£5 blood test could boost heart attack diagnosis
A £5 blood test which identifies whether people with chest pains are at risk of a heart attack could improve treatment at A&E departments worldwide, researchers claim.
A global study of nearly 23,000 people found the test accurately ruled out the risk of a heart attack in almost half of all those arriving at hospital emergency departments with chest pains.
Results can be obtained in 20 minutes and updating international guidelines on using the test on arrival at hospital could save millions of patients from having further tests and cut costs, researchers said.
Chest pain is a common reason for attendance at A&E but fewer than one in five of those affected are having a heart attack.
In early studies, the check accurately predicted the risk of heart attack in more than 6,000 patients admitted to hospital in Scotland.
The test measures levels of the protein troponin, released by damaged heart cells, in the blood and the higher the level found the more likely it is the patient has had or is likely to have a heart attack.
It is currently administered to people with chest pain when they arrive at A&E in the UK but current guidelines place most patients in the high risk category, necessitating admission for observation and repeated troponin tests.

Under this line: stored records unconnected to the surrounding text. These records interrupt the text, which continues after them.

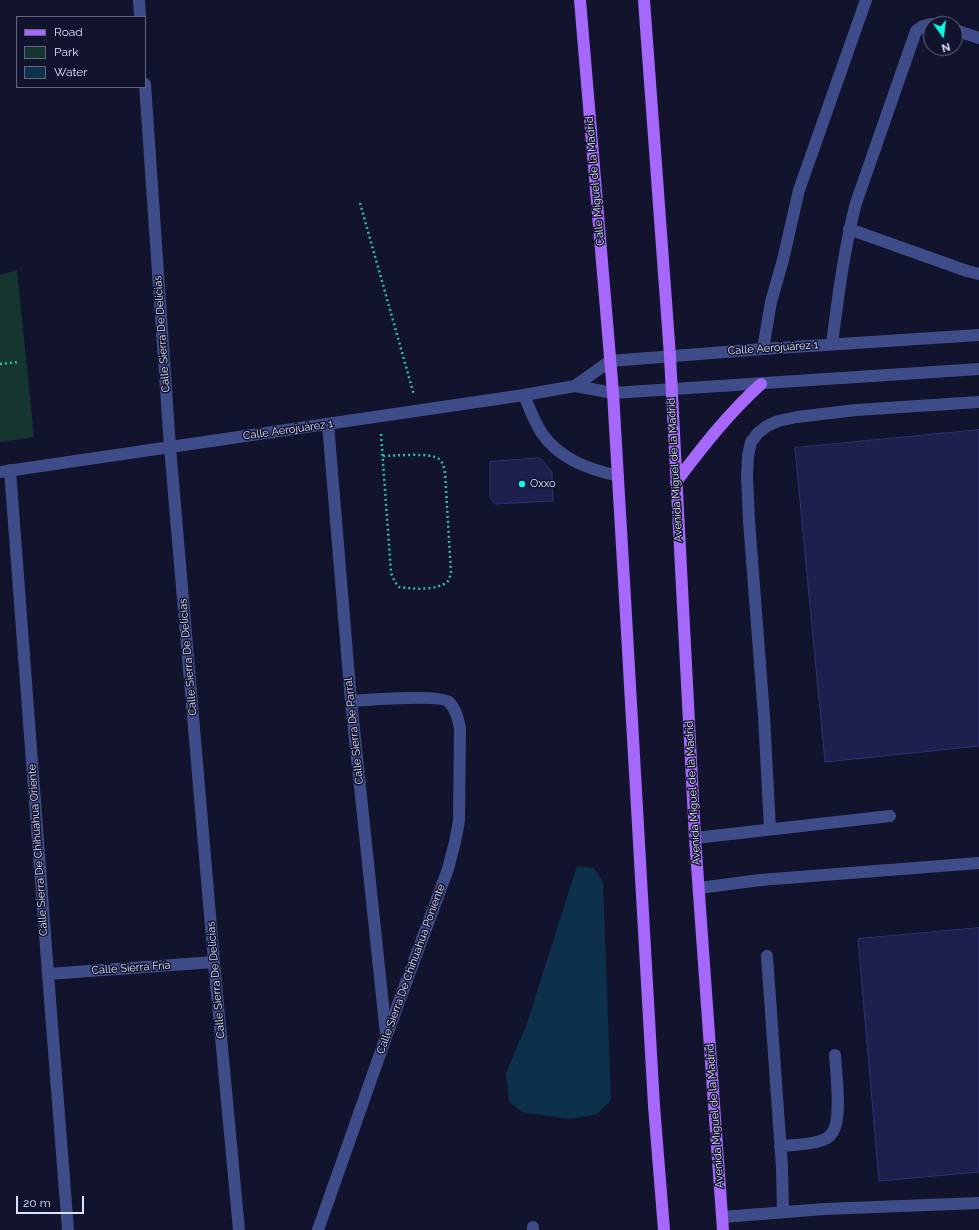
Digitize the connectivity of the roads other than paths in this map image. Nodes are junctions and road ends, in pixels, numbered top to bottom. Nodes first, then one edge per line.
1 (139, 0) edge
2 (580, 0) edge
3 (644, 0) edge
4 (866, 0) edge
5 (140, 16) edge
6 (923, 26) edge
7 (963, 33) edge
8 (979, 38) edge
9 (145, 88) edge
10 (849, 229) junction
11 (979, 274) edge
12 (979, 335) edge
13 (832, 344) junction
14 (763, 349) junction
15 (670, 356) junction
16 (610, 361) junction
17 (979, 369) edge
18 (761, 384) junction
19 (575, 386) junction
20 (671, 389) junction
21 (613, 393) junction
22 (524, 395) junction
23 (979, 402) edge
24 (328, 424) junction
25 (170, 447) junction
26 (5, 471) edge
27 (618, 476) junction
28 (676, 482) junction
29 (351, 701) junction
30 (890, 816) dead end
31 (770, 829) junction
32 (695, 838) junction
33 (979, 863) edge
34 (699, 888) junction
35 (767, 956) dead end
36 (214, 962) junction
37 (48, 974) junction
38 (386, 1037) junction
39 (835, 1055) dead end
40 (780, 1146) junction
41 (979, 1203) edge
42 (784, 1212) junction
43 (723, 1217) junction
44 (68, 1230) edge
45 (239, 1230) edge
46 (318, 1230) edge
47 (664, 1230) edge
48 (723, 1230) edge

1 - 5 street
2 - 16 main road, Calle Miguel de la Madrid
3 - 15 main road
4 - 14 street
6 - 10 street
7 - 8 street
9 - 25 street, Calle Sierra De Delicias
10 - 11 street
10 - 13 street
12 - 13 street, Calle Aerojuárez 1
13 - 14 street, Calle Aerojuárez 1
14 - 15 street, Calle Aerojuárez 1
15 - 16 street, Calle Aerojuárez 1
15 - 20 main road, Avenida Miguel de la Madrid
16 - 19 street, Calle Aerojuárez 1
16 - 21 main road
17 - 18 street, Calle Aerojuárez 1
18 - 20 street, Calle Aerojuárez 1
18 - 28 main road
19 - 21 street, Calle Aerojuárez 1
19 - 22 street, Calle Aerojuárez 1
20 - 21 street, Calle Aerojuárez 1
20 - 28 main road, Avenida Miguel de la Madrid
21 - 27 main road
22 - 24 street, Calle Aerojuárez 1
22 - 27 street
23 - 31 street
24 - 25 street, Calle Aerojuárez 1
24 - 29 street, Calle Sierra De Parral
25 - 26 street, Calle Aerojuárez 1
25 - 36 street, Calle Sierra De Delicias
26 - 37 street, Calle Sierra De Chihuahua Oriente
27 - 47 main road
28 - 32 main road, Avenida Miguel de la Madrid
29 - 38 street, Calle Sierra De Parral
29 - 38 street, Calle Sierra De Chihuahua Poniente
30 - 31 street
31 - 32 street
32 - 34 main road, Avenida Miguel de la Madrid
33 - 34 street
34 - 43 main road, Avenida Miguel de la Madrid
35 - 40 street
36 - 37 street, Calle Sierra Fría
36 - 45 street, Calle Sierra De Delicias
37 - 44 street, Calle Sierra De Chihuahua Oriente
38 - 46 street, Calle Sierra De Chihuahua Poniente
39 - 40 street
40 - 42 street
41 - 42 street
42 - 43 street
43 - 48 main road, Avenida Miguel de la Madrid

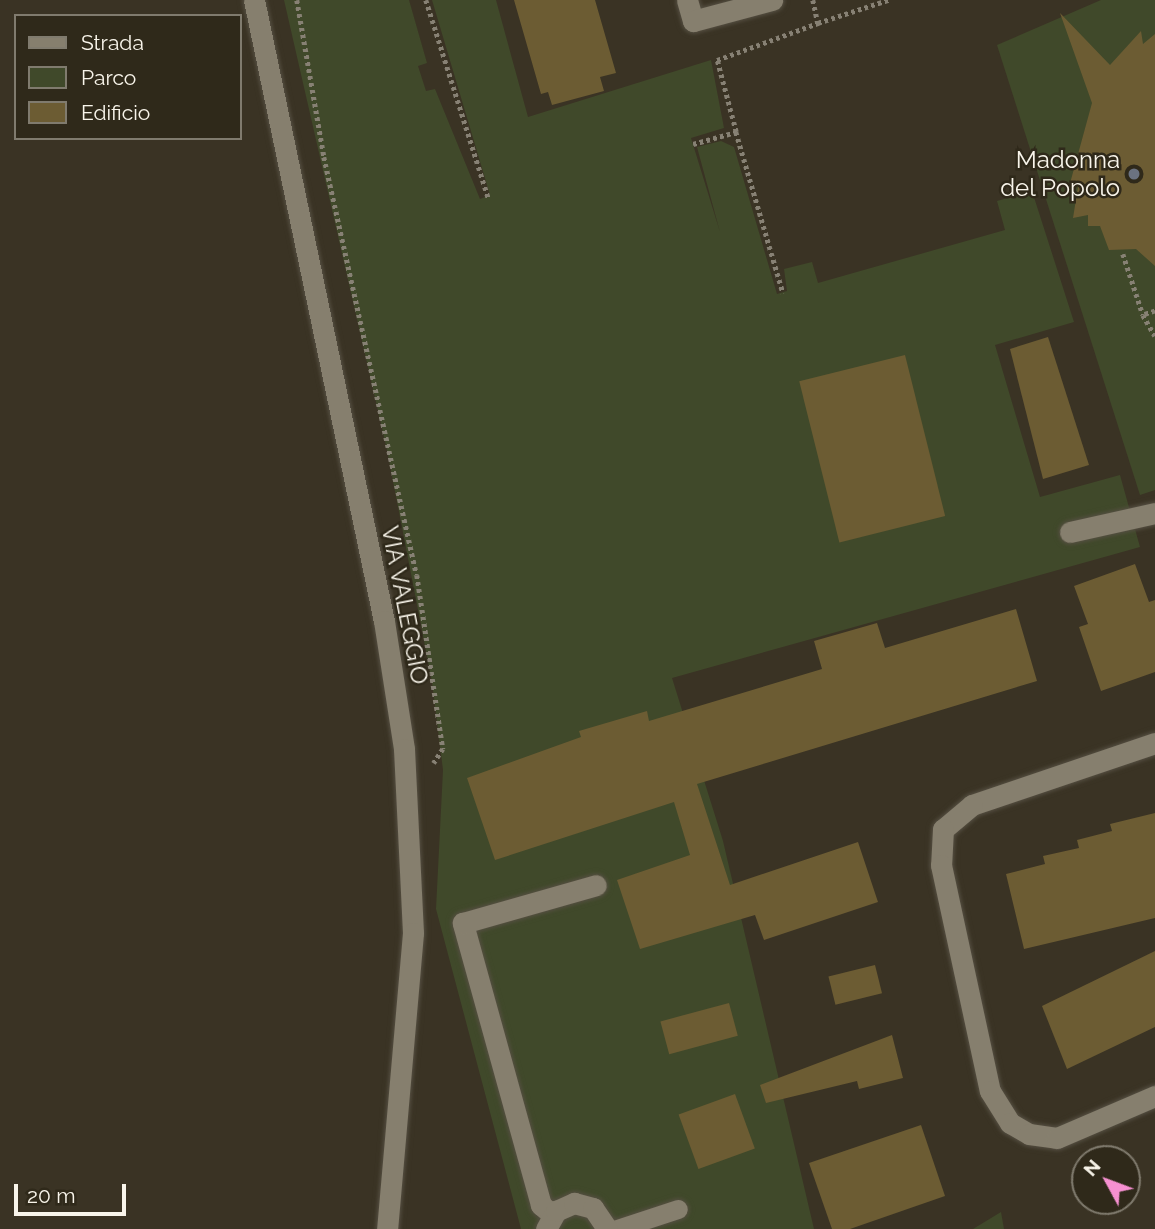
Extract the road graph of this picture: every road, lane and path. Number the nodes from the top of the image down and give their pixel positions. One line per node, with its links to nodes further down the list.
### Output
1 (254, 0): 25 (street, VIA VALEGGIO)
2 (298, 0): 20 (path)
3 (426, 0): 11 (path)
4 (687, 0): 5 (street)
5 (772, 0)
6 (813, 0): 8 (path)
7 (888, 0): 8 (path)
8 (818, 23): 9 (path)
9 (736, 132): 10 (path); 13 (path)
10 (693, 144)
11 (488, 197)
12 (1123, 254): 15 (path)
13 (783, 293)
14 (1155, 311): 15 (path)
15 (1143, 315): 16 (path)
16 (1155, 336)
17 (1155, 513): 18 (street)
18 (1070, 532)
19 (1155, 743): 22 (street)
20 (443, 749)
21 (596, 885): 24 (street)
22 (1155, 1096)
23 (678, 1209): 27 (lane)
24 (549, 1222): 26 (street)
25 (387, 1229)
26 (607, 1229)
27 (617, 1229)

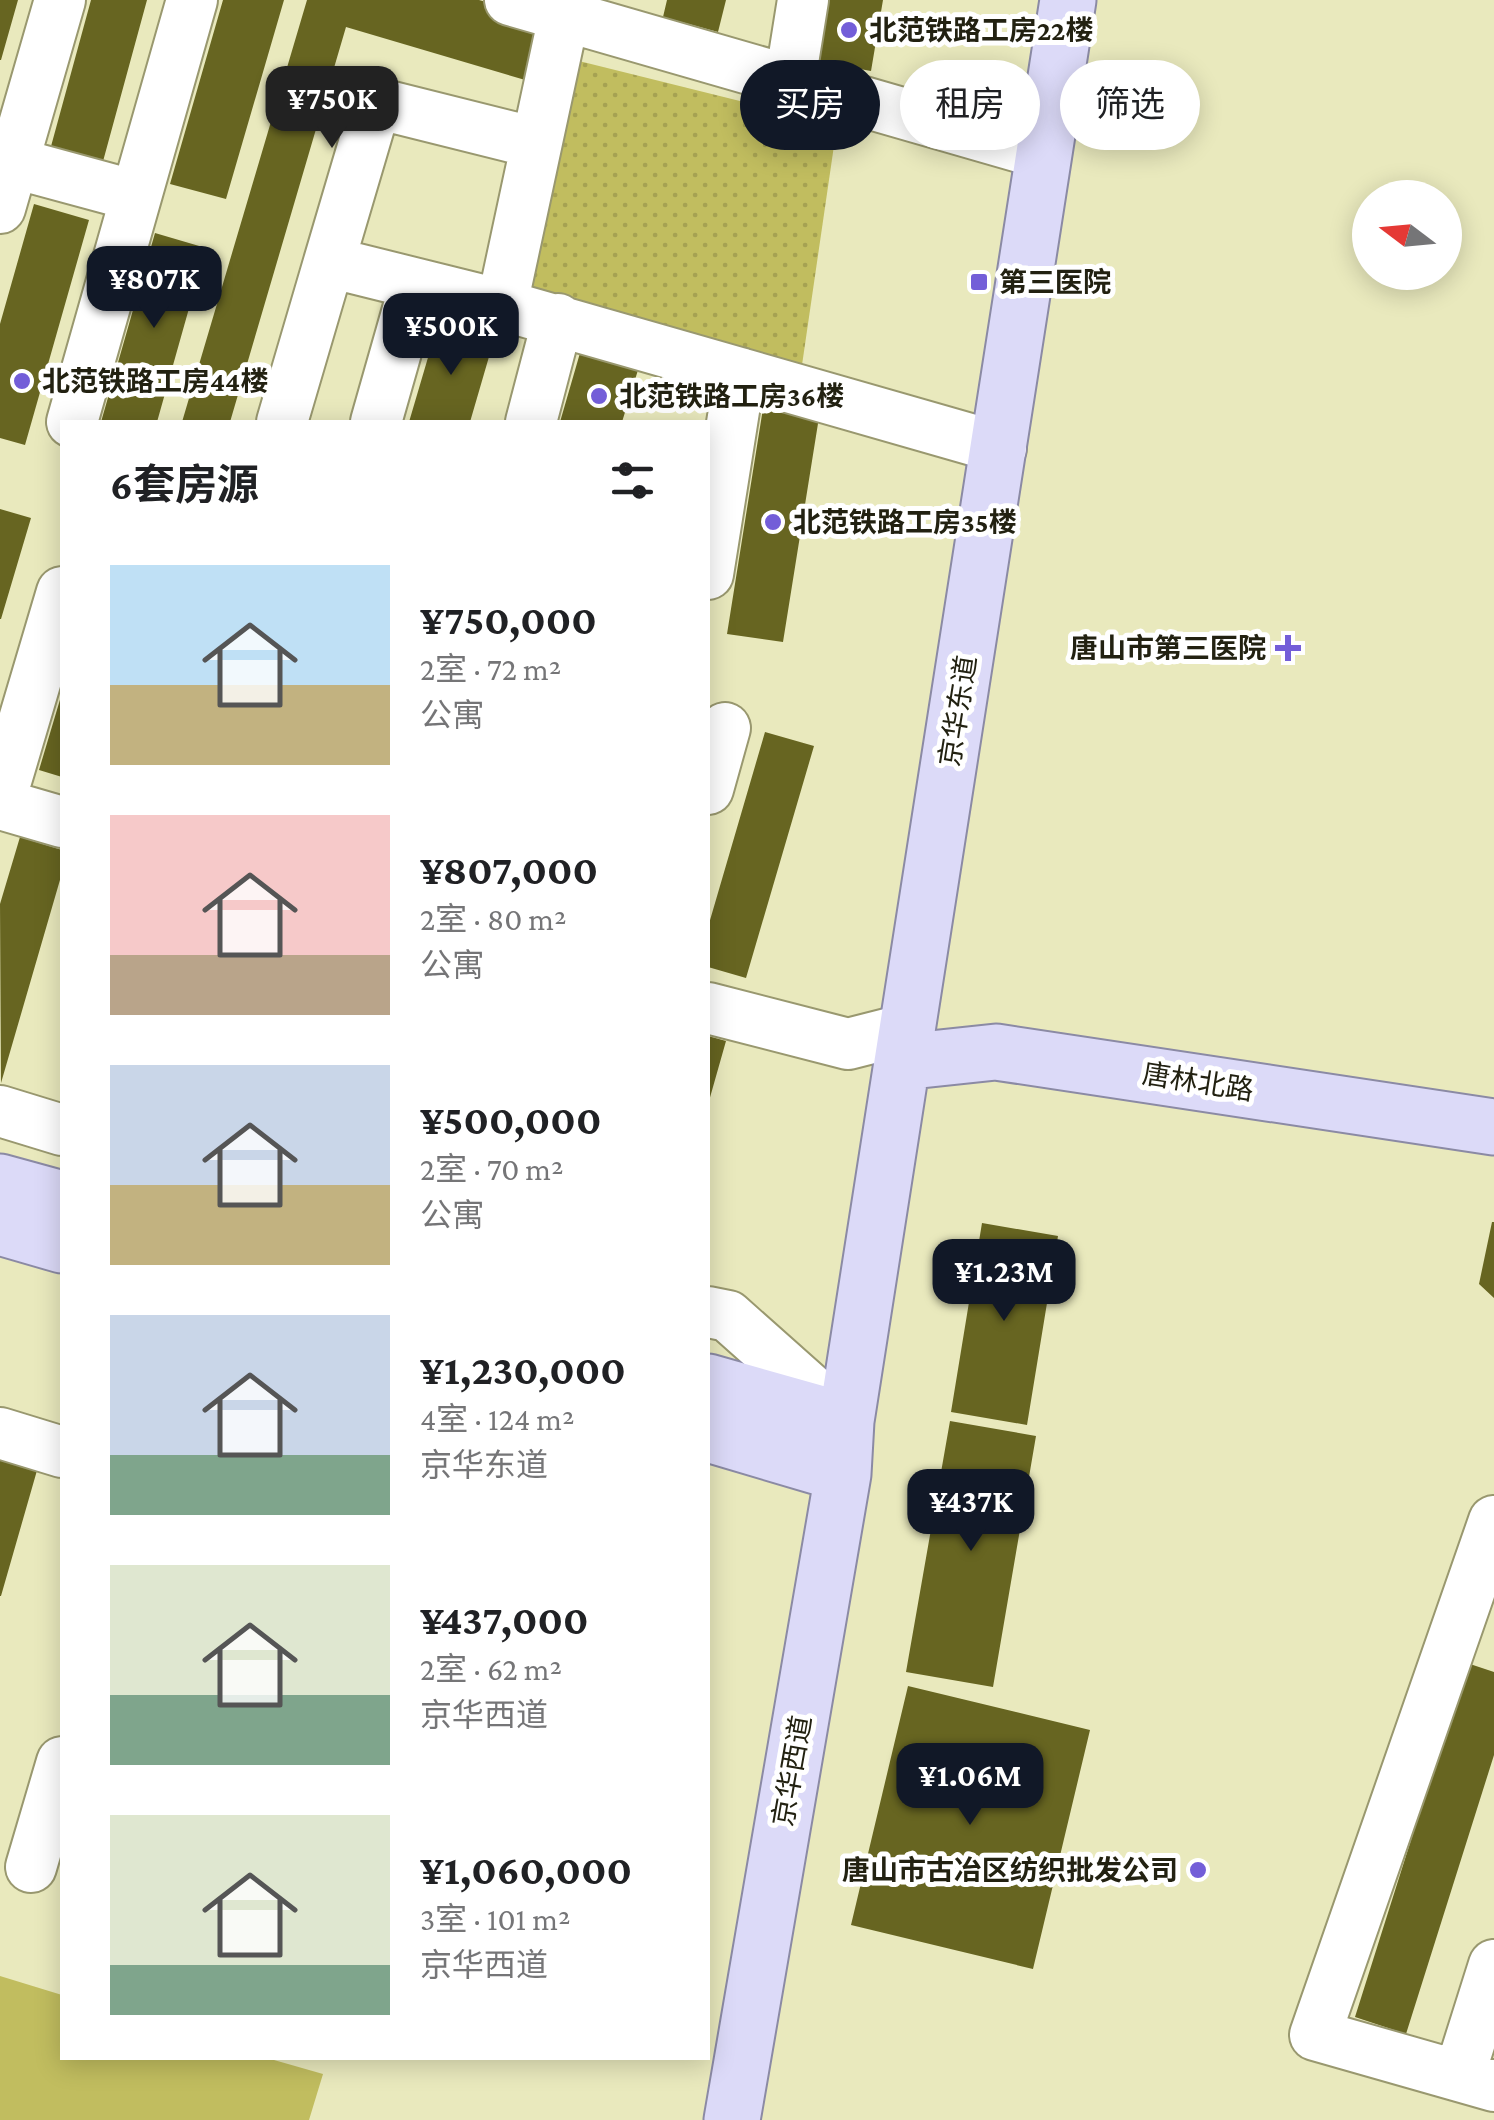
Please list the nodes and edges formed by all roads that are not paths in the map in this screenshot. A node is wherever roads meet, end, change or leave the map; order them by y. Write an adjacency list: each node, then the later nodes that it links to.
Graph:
1 (60, 0): 12 (street)
2 (192, 0): 13 (street)
3 (510, 0): 6 (street)
4 (803, 0): 7 (street)
5 (1068, 0): 11 (main road, 京华东道)
6 (564, 16): 8 (street); 10 (street)
7 (793, 60)
8 (740, 67)
9 (880, 107): 11 (street)
10 (536, 143): 14 (street); 16 (street)
11 (1044, 154): 23 (main road, 京华东道)
12 (4, 176): 13 (street)
13 (136, 196): 19 (street)
14 (329, 262): 15 (street); 20 (street)
15 (414, 285): 16 (street); 21 (street)
16 (502, 305): 17 (street)
17 (558, 320): 18 (street); 22 (street)
18 (740, 373): 23 (street); 24 (street)
19 (73, 420)
20 (283, 420)
21 (377, 420)
22 (531, 420)
23 (1000, 448): 31 (main road, 京华东道)
24 (710, 561)
25 (60, 599): 28 (street)
26 (725, 728): 27 (street)
27 (710, 782)
28 (0, 802): 29 (street)
29 (60, 821)
30 (710, 1009): 31 (street)
31 (904, 1045): 32 (main road, 唐林北路); 34 (main road, 唐林北路); 44 (main road, 京华东道)
32 (1494, 1099)
33 (0, 1111): 35 (street)
34 (1494, 1126)
35 (60, 1129)
36 (0, 1182): 37 (main road)
37 (60, 1198)
38 (0, 1226): 39 (main road)
39 (60, 1244)
40 (710, 1312): 44 (street)
41 (710, 1383): 44 (main road)
42 (0, 1434): 45 (street)
43 (710, 1434): 44 (main road)
44 (844, 1447): 52 (main road, 京华西道)
45 (60, 1451)
46 (1494, 1521): 47 (street)
47 (1477, 1623): 51 (street)
48 (60, 1769): 49 (street)
49 (31, 1866)
50 (1494, 1965): 51 (street)
51 (1477, 2081)
52 (732, 2120)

Now, researchers have pinpointed a threshold level of troponin in the blood, below which patients are unlikely to have had a heart attack and are at very low risk of experiencing one in the next 30 days.
Their latest research analysed almost 23,000 people at 19 hospitals in Europe, North America and Australasia, who received the test after arriving with chest pains.
Dr Andrew Chapman, a research fellow at Edinburgh University which led the study, said: `We believe the findings of this worldwide study will provide national and international guidelines committees with the evidence they need to recommend the use of troponin testing to rule out heart attacks much earlier in the emergency department.
`This has major potential to improve the safety and efficiency of healthcare delivery, at a time of increasing financial pressures on our National Health Service.'
The research is published in the Journal of the American Medical Association.